Scripts for running AI peer reviews on bigcompute.science findings, aggregating results, and syncing with the website.
# Run a review (API key from environment only — NEVER in files)
export API_KEY='sk-...'
python3 scripts/reviews/run_review.py --slug zaremba-density-phase-transition --model o3-pro --provider openai
# Review all findings with a model
python3 scripts/reviews/run_review.py --all --model gpt-4.1 --provider openai --skip-existing
# Validate all review JSONs
python3 scripts/reviews/validate.py --all
# Rebuild manifest from all reviews
python3 scripts/reviews/aggregate.py
# Generate website data
python3 scripts/reviews/sync_website.py --manifest docs/verifications/manifest.json --output ../bigcompute.science/src/data/certifications.json| Script | Purpose |
|---|---|
run_review.py |
Run an AI peer review via any OpenAI-compatible API |
aggregate.py |
Build manifest.json from all review JSONs |
validate.py |
Validate review JSONs against schema |
sync_website.py |
Generate certifications.json for the website |
API keys are NEVER saved to files, committed to git, or passed as CLI arguments.

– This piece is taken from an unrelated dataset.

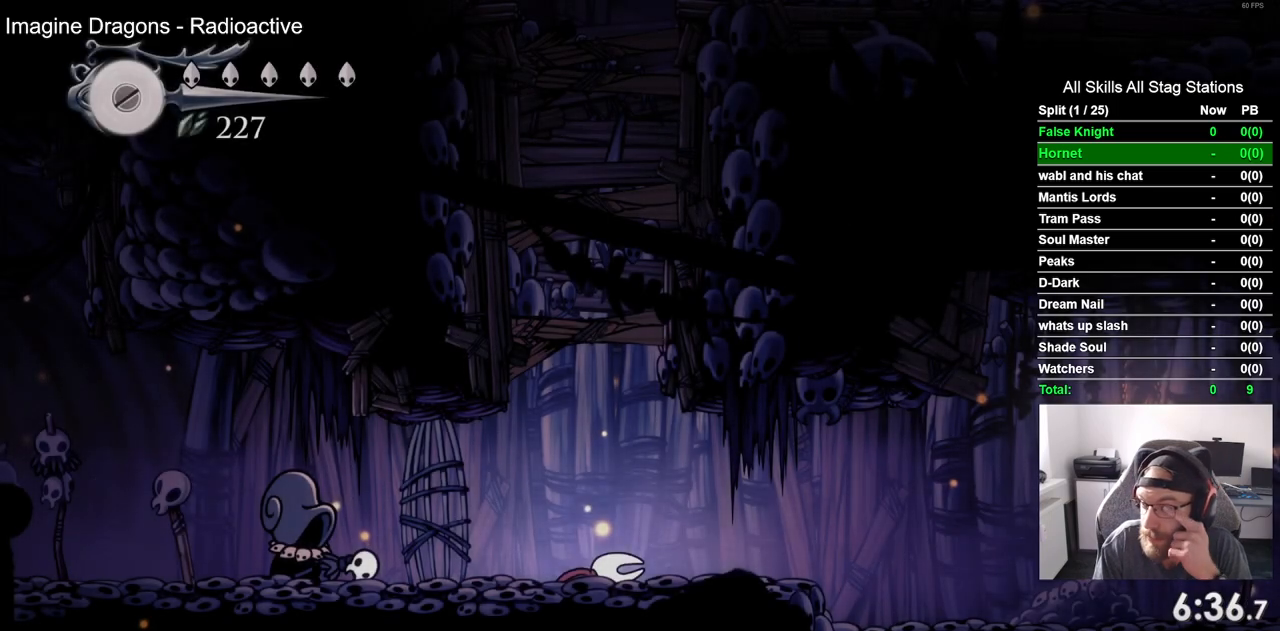
{"buttons": [], "left_stick": "center", "right_stick": "center", "events": [[17, "CROSS", "down"], [150, "CROSS", "up"], [317, "CROSS", "down"], [417, "CROSS", "up"]]}
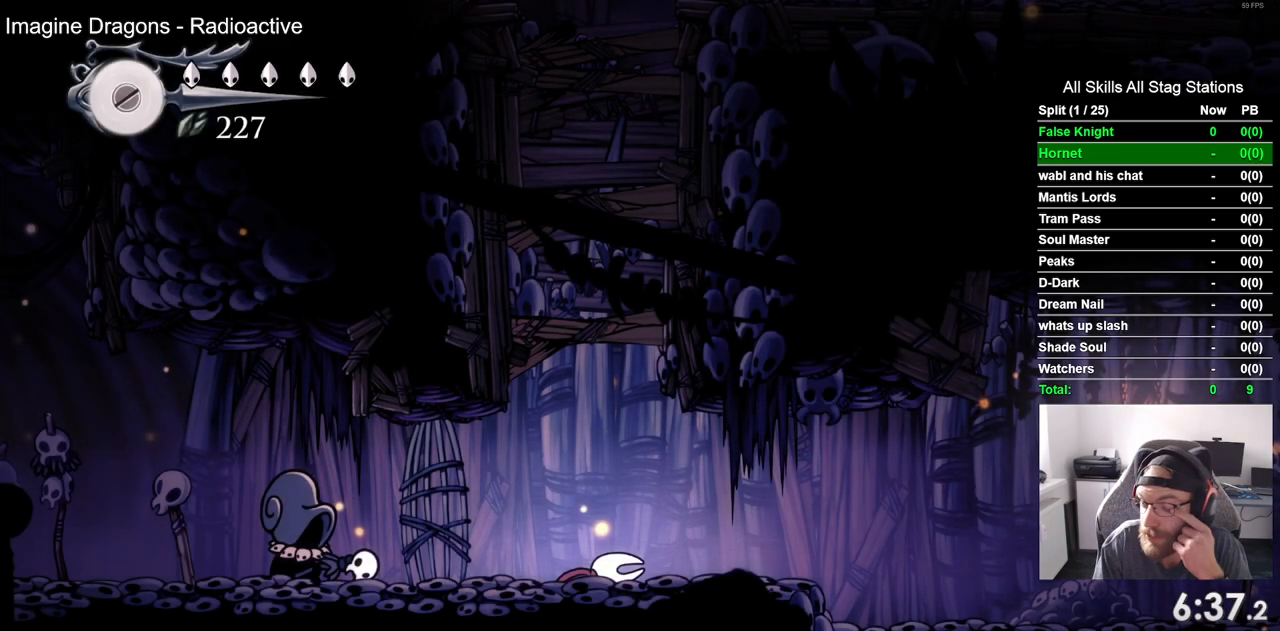
{"buttons": ["CROSS"], "left_stick": "center", "right_stick": "center", "events": [[83, "CROSS", "down"], [233, "CROSS", "up"], [383, "CROSS", "down"]]}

The only way to provide an API key is via the API_KEY environment variable:
export API_KEY='sk-...'The scripts will refuse to run without this variable set. If you accidentally commit a key, rotate it immediately.
Any OpenAI-compatible API works. Examples:
# OpenAI
--model o3-pro --provider openai --api-base https://api.openai.com/v1
# Google Gemini (via OpenAI compatibility layer)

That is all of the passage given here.